▶ [Текст упражнения]:
-=-=-
Специально для выставки был сделан действующий макет физионотраса по историческим чертежам XVIII века. Фото предоставлены пресс-службой ГМИИ им. А.С. Пушкина |
В 1788 году Кретьен и объединившийся с ним миниатюрист Эдме Кенедей открыли «студию» в Пале-Рояле. И то, что начиналось как забавный эксперимент, рассчитанный скорее на друзей и близких, вдруг обрело в обществе популярность. Всего за один год совместной работы Кретьен и Кенедей выполнили свыше тысячи работ. И это было только начало. Исследователи сообщают более чем о 5 тысячах сохранившихся в музеях одной только Франции физионотрасов.
Мода на такие портреты длилась, без преувеличения, полвека – с 1780-х до 1830-х годов. И до того момента, пока дагеротип не произвел новую визуальную революцию, в Париже появлялись и другие ателье мастеров физионотраса. И такие портреты делали не только в Европе, но и – с некоторыми усовершенствованиями механизма – в Северной Америке.
Первыми клиентами мастеров механического портрета стали представители французского бомонда. Обладание столь изящным изображением самого себя, сделанным столь оригинальным способом, подтверждало их статус. Но также в Париже делали такие портреты и путешественники из других стран, в том числе представители русского дворянства.
Постепенно «услуга» становилась все более массовой: одни изображали на память своих жен, детей, любовниц или внебрачных отпрысков, другие – купцы, аптекари, врачи, артисты, судьи – использовали такие портреты как визитную карточку, необходимую для собственного профессионального продвижения. Наконец, давала о себе знать и особая предпринимательская хватка апологетов физионотраса. Ирония судьбы: то, что изначально создавалось как портрет «интимный», то есть предназначенный для себя и близких, для семьи или друзей, вдруг приобрело публичность и стало достоянием общественности.
-=-=-
▶ [Вопросы по материалу]:
A. В каком году, согласно тексту о физионотрасе, Кретьен и Кенедей открыли «студию» в Пале-Рояле?
B. Перепишите фрагмент текста о физионотрасе от слов «Специально для выставки» до слов «только Франции физионотрасов.» включительно, заменив «Пале-Рояле» на «Лувре».
Материал здесь не используется.

▶ [Материал для изучения]:
-=-=-
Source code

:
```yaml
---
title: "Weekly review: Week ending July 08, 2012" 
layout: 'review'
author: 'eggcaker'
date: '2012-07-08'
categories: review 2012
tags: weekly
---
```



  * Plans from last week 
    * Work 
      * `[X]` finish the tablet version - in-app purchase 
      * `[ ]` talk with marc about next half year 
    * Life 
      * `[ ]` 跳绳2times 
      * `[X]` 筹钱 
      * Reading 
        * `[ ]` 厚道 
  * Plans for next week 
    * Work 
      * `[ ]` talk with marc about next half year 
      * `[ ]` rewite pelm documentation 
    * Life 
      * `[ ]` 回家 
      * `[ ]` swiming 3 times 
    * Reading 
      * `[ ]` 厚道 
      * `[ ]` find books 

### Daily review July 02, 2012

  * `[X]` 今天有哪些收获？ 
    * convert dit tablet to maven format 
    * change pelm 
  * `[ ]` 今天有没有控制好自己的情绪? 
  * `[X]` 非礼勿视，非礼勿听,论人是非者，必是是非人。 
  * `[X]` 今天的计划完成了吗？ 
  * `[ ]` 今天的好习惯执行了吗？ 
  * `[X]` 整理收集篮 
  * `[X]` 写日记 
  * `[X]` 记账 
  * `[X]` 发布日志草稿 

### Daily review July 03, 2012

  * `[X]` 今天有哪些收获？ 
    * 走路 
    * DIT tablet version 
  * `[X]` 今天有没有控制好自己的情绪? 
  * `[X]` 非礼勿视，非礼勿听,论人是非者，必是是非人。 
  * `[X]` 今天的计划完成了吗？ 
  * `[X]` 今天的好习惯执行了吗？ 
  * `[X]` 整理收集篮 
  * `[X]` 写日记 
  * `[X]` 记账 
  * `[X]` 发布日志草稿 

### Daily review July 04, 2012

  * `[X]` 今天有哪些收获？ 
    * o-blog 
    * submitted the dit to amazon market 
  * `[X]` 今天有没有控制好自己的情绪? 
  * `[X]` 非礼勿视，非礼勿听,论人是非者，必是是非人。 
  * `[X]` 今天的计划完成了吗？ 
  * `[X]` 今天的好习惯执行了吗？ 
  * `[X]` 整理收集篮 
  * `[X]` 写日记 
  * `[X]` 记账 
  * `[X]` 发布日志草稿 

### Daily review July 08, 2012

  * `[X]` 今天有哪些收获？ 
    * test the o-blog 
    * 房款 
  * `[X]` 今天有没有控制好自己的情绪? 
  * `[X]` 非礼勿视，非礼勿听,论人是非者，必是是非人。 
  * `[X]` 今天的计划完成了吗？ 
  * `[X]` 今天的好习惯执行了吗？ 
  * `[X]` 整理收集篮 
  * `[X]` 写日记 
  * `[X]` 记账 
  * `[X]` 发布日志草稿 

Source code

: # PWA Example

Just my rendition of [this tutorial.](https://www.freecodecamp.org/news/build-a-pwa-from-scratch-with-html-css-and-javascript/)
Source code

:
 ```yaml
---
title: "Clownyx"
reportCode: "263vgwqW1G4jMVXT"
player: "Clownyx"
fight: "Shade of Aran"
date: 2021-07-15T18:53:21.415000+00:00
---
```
-=-=-
▶ [Ответы по порядку]:
A. В 1788 году.

B.
Специально для выставки был сделан действующий макет физионотраса по историческим чертежам XVIII века. Фото предоставлены пресс-службой ГМИИ им. А.С. Пушкина |
В 1788 году Кретьен и объединившийся с ним миниатюрист Эдме Кенедей открыли «студию» в Лувре. И то, что начиналось как забавный эксперимент, рассчитанный скорее на друзей и близких, вдруг обрело в обществе популярность. Всего за один год совместной работы Кретьен и Кенедей выполнили свыше тысячи работ. И это было только начало. Исследователи сообщают более чем о 5 тысячах сохранившихся в музеях одной только Франции физионотрасов.